BEGIN Input

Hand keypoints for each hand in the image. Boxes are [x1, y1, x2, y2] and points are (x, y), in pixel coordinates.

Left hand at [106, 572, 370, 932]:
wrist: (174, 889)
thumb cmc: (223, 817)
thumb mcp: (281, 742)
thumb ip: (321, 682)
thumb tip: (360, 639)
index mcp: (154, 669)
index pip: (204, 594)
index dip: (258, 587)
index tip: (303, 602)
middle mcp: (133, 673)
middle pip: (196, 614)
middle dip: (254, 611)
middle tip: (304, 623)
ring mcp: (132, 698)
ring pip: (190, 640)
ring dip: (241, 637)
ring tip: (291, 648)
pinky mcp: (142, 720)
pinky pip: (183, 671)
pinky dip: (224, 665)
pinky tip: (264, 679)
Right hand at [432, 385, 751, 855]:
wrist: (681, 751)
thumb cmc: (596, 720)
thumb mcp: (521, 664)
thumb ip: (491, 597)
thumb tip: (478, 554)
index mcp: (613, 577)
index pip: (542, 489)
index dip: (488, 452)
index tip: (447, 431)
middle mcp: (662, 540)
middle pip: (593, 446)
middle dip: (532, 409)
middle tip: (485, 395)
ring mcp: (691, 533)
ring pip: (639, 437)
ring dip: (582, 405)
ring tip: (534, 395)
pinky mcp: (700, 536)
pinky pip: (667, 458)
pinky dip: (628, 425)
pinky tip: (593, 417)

END Input
BEGIN Input

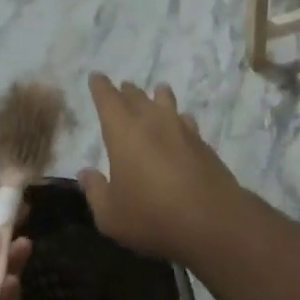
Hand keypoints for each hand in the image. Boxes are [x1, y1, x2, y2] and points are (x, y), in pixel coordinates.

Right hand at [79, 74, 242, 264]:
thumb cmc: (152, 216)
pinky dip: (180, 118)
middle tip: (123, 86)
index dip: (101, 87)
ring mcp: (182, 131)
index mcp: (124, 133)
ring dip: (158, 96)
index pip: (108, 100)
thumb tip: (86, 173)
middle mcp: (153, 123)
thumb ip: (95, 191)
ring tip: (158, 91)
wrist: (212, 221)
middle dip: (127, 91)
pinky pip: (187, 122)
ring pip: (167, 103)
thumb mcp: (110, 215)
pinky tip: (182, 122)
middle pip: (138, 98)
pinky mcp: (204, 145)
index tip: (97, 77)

END Input

- _What is required_:
Which lines above contain "index"? Show each of them.

- _Answer space_:
index mcp: (154, 669)
index pip: (204, 594)
index dip: (258, 587)
index tip: (303, 602)
index mcp: (613, 577)
index pip: (542, 489)
index dip: (488, 452)
index tip: (447, 431)
index dip: (101, 87)
index mcp: (124, 133)
index pip: (108, 100)
index tip: (97, 77)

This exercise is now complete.